=== Section Start ===
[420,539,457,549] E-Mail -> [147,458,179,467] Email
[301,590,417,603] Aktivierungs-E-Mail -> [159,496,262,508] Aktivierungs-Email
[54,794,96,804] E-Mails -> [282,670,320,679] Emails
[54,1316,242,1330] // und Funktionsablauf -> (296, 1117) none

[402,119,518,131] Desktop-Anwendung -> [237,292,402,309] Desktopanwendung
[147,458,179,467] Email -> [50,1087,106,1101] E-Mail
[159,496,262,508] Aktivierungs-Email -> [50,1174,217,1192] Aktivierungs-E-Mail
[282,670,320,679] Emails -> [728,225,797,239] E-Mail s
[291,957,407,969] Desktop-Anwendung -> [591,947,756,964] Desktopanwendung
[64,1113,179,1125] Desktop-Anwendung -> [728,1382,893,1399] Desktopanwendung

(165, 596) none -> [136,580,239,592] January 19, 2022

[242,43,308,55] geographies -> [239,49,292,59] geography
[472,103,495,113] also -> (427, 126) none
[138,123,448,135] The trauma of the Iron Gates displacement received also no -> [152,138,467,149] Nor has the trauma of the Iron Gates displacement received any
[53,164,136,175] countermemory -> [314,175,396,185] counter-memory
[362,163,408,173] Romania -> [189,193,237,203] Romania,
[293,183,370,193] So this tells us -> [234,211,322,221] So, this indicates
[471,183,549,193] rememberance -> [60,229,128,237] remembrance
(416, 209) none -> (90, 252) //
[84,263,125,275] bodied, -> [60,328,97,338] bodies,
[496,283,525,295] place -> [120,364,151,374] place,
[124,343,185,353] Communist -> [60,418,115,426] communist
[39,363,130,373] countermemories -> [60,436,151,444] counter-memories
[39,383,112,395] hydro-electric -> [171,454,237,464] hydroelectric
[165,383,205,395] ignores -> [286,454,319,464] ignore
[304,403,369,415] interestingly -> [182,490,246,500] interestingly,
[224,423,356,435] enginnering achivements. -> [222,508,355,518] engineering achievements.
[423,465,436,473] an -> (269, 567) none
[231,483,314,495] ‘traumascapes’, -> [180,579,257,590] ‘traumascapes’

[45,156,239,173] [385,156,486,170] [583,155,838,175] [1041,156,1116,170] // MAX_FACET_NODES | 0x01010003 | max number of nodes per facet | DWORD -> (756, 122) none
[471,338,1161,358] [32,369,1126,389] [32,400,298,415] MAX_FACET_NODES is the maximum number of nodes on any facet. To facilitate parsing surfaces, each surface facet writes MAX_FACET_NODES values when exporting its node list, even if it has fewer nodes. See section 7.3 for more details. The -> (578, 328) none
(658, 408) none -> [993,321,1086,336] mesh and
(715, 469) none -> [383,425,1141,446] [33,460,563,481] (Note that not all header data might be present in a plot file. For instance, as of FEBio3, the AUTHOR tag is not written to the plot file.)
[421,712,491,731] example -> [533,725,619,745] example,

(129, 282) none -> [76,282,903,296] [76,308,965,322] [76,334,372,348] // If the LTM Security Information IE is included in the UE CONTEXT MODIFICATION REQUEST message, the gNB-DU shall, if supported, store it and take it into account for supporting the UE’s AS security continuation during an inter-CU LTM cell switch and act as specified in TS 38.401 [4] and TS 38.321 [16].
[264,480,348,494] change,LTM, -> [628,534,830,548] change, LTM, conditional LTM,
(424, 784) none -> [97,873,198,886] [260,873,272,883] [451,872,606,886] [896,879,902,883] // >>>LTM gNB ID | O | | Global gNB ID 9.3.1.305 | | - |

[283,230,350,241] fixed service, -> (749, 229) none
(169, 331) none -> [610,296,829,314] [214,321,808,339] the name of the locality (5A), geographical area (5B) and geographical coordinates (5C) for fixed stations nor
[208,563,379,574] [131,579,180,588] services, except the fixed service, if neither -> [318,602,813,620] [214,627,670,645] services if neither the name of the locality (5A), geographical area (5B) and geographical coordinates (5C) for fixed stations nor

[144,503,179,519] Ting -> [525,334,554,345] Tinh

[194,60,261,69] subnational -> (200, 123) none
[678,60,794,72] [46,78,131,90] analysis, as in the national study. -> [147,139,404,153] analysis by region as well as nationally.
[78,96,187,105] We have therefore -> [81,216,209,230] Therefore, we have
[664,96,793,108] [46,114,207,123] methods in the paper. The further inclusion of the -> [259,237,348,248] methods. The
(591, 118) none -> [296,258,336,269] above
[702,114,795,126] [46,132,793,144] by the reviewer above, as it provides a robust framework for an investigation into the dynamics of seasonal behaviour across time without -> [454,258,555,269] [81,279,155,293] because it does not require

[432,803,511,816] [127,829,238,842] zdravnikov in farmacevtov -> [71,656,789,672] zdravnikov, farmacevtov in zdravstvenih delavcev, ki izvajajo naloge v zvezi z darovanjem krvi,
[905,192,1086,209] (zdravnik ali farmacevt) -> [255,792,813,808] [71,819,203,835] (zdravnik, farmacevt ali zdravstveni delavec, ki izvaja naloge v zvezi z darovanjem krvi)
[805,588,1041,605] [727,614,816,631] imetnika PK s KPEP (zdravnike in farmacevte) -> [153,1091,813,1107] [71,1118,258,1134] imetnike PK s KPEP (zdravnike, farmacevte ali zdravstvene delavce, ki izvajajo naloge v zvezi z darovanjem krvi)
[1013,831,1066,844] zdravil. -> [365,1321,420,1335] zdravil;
=== Section End ===
Produce a verbatim transcript of the material above.

:: Reply ::
[420,539,457,549] E-Mail -> [147,458,179,467] Email
[301,590,417,603] Aktivierungs-E-Mail -> [159,496,262,508] Aktivierungs-Email
[54,794,96,804] E-Mails -> [282,670,320,679] Emails
[54,1316,242,1330] // und Funktionsablauf -> (296, 1117) none

[402,119,518,131] Desktop-Anwendung -> [237,292,402,309] Desktopanwendung
[147,458,179,467] Email -> [50,1087,106,1101] E-Mail
[159,496,262,508] Aktivierungs-Email -> [50,1174,217,1192] Aktivierungs-E-Mail
[282,670,320,679] Emails -> [728,225,797,239] E-Mail s
[291,957,407,969] Desktop-Anwendung -> [591,947,756,964] Desktopanwendung
[64,1113,179,1125] Desktop-Anwendung -> [728,1382,893,1399] Desktopanwendung

(165, 596) none -> [136,580,239,592] January 19, 2022

[242,43,308,55] geographies -> [239,49,292,59] geography
[472,103,495,113] also -> (427, 126) none
[138,123,448,135] The trauma of the Iron Gates displacement received also no -> [152,138,467,149] Nor has the trauma of the Iron Gates displacement received any
[53,164,136,175] countermemory -> [314,175,396,185] counter-memory
[362,163,408,173] Romania -> [189,193,237,203] Romania,
[293,183,370,193] So this tells us -> [234,211,322,221] So, this indicates
[471,183,549,193] rememberance -> [60,229,128,237] remembrance
(416, 209) none -> (90, 252) //
[84,263,125,275] bodied, -> [60,328,97,338] bodies,
[496,283,525,295] place -> [120,364,151,374] place,
[124,343,185,353] Communist -> [60,418,115,426] communist
[39,363,130,373] countermemories -> [60,436,151,444] counter-memories
[39,383,112,395] hydro-electric -> [171,454,237,464] hydroelectric
[165,383,205,395] ignores -> [286,454,319,464] ignore
[304,403,369,415] interestingly -> [182,490,246,500] interestingly,
[224,423,356,435] enginnering achivements. -> [222,508,355,518] engineering achievements.
[423,465,436,473] an -> (269, 567) none
[231,483,314,495] ‘traumascapes’, -> [180,579,257,590] ‘traumascapes’

[45,156,239,173] [385,156,486,170] [583,155,838,175] [1041,156,1116,170] // MAX_FACET_NODES | 0x01010003 | max number of nodes per facet | DWORD -> (756, 122) none
[471,338,1161,358] [32,369,1126,389] [32,400,298,415] MAX_FACET_NODES is the maximum number of nodes on any facet. To facilitate parsing surfaces, each surface facet writes MAX_FACET_NODES values when exporting its node list, even if it has fewer nodes. See section 7.3 for more details. The -> (578, 328) none
(658, 408) none -> [993,321,1086,336] mesh and
(715, 469) none -> [383,425,1141,446] [33,460,563,481] (Note that not all header data might be present in a plot file. For instance, as of FEBio3, the AUTHOR tag is not written to the plot file.)
[421,712,491,731] example -> [533,725,619,745] example,

(129, 282) none -> [76,282,903,296] [76,308,965,322] [76,334,372,348] // If the LTM Security Information IE is included in the UE CONTEXT MODIFICATION REQUEST message, the gNB-DU shall, if supported, store it and take it into account for supporting the UE’s AS security continuation during an inter-CU LTM cell switch and act as specified in TS 38.401 [4] and TS 38.321 [16].
[264,480,348,494] change,LTM, -> [628,534,830,548] change, LTM, conditional LTM,
(424, 784) none -> [97,873,198,886] [260,873,272,883] [451,872,606,886] [896,879,902,883] // >>>LTM gNB ID | O | | Global gNB ID 9.3.1.305 | | - |

[283,230,350,241] fixed service, -> (749, 229) none
(169, 331) none -> [610,296,829,314] [214,321,808,339] the name of the locality (5A), geographical area (5B) and geographical coordinates (5C) for fixed stations nor
[208,563,379,574] [131,579,180,588] services, except the fixed service, if neither -> [318,602,813,620] [214,627,670,645] services if neither the name of the locality (5A), geographical area (5B) and geographical coordinates (5C) for fixed stations nor

[144,503,179,519] Ting -> [525,334,554,345] Tinh

[194,60,261,69] subnational -> (200, 123) none
[678,60,794,72] [46,78,131,90] analysis, as in the national study. -> [147,139,404,153] analysis by region as well as nationally.
[78,96,187,105] We have therefore -> [81,216,209,230] Therefore, we have
[664,96,793,108] [46,114,207,123] methods in the paper. The further inclusion of the -> [259,237,348,248] methods. The
(591, 118) none -> [296,258,336,269] above
[702,114,795,126] [46,132,793,144] by the reviewer above, as it provides a robust framework for an investigation into the dynamics of seasonal behaviour across time without -> [454,258,555,269] [81,279,155,293] because it does not require

[432,803,511,816] [127,829,238,842] zdravnikov in farmacevtov -> [71,656,789,672] zdravnikov, farmacevtov in zdravstvenih delavcev, ki izvajajo naloge v zvezi z darovanjem krvi,
[905,192,1086,209] (zdravnik ali farmacevt) -> [255,792,813,808] [71,819,203,835] (zdravnik, farmacevt ali zdravstveni delavec, ki izvaja naloge v zvezi z darovanjem krvi)
[805,588,1041,605] [727,614,816,631] imetnika PK s KPEP (zdravnike in farmacevte) -> [153,1091,813,1107] [71,1118,258,1134] imetnike PK s KPEP (zdravnike, farmacevte ali zdravstvene delavce, ki izvajajo naloge v zvezi z darovanjem krvi)
[1013,831,1066,844] zdravil. -> [365,1321,420,1335] zdravil;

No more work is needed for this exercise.